C’est vrai que le spectateur est jeté dans la fosse au lion, un peu perdu, il ne sait pas qui est qui. La bande agit comme le premier personnage du film et personne ne peut vraiment s’en dégager. Le ranch est à la fois le cocon et le carcan du groupe. Mais c’est surtout l’histoire d’un départ, celui de Pam, le mien. Parfois ça se passe en douceur et tout va bien, dans mon cas la rupture a été plus brutale. Dans la bande il y a quelque chose de chaud, de doux, de rassurant mais en même temps ça devient vite insupportable et étouffant, provoquant l’idée de rupture.
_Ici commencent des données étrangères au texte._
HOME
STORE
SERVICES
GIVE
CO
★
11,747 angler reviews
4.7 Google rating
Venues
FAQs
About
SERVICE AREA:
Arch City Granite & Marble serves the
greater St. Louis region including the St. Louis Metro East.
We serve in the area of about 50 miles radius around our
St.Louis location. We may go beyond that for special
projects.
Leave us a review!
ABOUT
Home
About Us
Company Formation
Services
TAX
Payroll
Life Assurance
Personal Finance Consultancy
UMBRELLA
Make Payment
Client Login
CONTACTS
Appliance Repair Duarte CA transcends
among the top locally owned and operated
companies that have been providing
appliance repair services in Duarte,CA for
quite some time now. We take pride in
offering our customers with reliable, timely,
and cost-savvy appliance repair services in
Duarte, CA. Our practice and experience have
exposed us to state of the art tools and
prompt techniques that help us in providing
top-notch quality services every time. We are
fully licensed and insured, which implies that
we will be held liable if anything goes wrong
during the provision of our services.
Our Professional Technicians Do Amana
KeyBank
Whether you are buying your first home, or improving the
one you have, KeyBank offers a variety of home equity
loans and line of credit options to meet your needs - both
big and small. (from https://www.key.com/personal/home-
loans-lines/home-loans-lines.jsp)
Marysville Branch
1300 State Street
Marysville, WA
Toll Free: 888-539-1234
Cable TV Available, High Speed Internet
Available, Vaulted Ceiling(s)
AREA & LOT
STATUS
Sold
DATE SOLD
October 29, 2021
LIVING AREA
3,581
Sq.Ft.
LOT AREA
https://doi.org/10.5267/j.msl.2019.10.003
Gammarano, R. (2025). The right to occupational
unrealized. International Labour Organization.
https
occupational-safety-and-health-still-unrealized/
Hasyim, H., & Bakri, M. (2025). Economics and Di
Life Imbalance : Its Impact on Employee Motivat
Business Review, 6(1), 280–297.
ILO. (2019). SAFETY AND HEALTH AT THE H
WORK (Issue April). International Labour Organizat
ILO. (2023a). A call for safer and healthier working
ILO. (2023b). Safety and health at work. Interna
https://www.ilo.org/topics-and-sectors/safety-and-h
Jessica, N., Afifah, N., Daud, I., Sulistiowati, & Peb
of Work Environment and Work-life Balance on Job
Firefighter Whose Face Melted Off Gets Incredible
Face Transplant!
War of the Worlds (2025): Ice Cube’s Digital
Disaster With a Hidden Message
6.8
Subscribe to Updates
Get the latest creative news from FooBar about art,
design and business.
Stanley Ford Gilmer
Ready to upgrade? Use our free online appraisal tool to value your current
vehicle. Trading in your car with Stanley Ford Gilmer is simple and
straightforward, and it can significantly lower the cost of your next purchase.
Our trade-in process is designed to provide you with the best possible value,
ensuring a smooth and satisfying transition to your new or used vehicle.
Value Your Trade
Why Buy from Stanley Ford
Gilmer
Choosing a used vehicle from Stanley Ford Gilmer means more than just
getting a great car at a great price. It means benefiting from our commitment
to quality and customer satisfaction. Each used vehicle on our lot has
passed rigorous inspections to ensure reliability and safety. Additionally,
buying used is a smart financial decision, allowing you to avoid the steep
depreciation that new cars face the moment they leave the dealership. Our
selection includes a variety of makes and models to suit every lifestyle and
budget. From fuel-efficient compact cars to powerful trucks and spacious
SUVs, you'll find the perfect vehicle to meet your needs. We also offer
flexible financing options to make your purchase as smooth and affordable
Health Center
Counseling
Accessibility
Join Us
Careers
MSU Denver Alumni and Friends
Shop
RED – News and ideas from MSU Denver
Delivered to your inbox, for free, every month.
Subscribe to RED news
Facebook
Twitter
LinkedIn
On sent dans le film le moment où se précise cette idée, lorsque les filles partent dans les montagnes auvergnates. Cette escapade est-elle une forme de respiration ?

Je ne l’ai pas pensé en tant que respiration mais lorsque j’ai commencé à me disputer avec mes amies nous sommes parties dans cette maison de campagne et la tension était davantage due au silence. A partir du moment où il n’y a plus le flot incessant de leur vie parisienne, elles se retrouvent faces à elles même et cela devient angoissant. Elles sont détachées de leur environnement habituel, avec leurs codes, leurs private joke et toujours ce même truc qui tourne en boucle. Le fait de les déplacer dans d’autres contextes crée des problèmes, des incompréhensions, des conflits. C’est peut être aussi un soulagement pour le spectateur de sortir de leur vacarme épouvantable à partir du moment où Pam dit qu’elle n’en peut plus de la vie au Ranch. Quelque chose se dégonfle, quelque chose est mort et pour moi c’est comme si je commençais un deuxième film.

C’est donc à ce moment que se dégage le personnage fort du film ?

Pam se distingue alors comme personnage puisqu’elle quitte le groupe mais elle n’a pas encore les armes pour en devenir vraiment un, il lui reste du chemin à parcourir. Elle souffre du fait que les autres n’acceptent pas ses différences, elle est plus trash, plus fragile, elle se cherche encore, c’est ce que j’ai voulu exprimer en lui donnant ce rôle d’artiste dans les derniers plans à Berlin. Quelque chose est un peu bâtard pour elle dans cette fin de film, c’est ce qui m’intéresse car ça prépare aussi le prochain film de façon toujours très spontanée, comme une forme de suite avec d’autres personnages, qui collera à d’autres périodes de ma vie.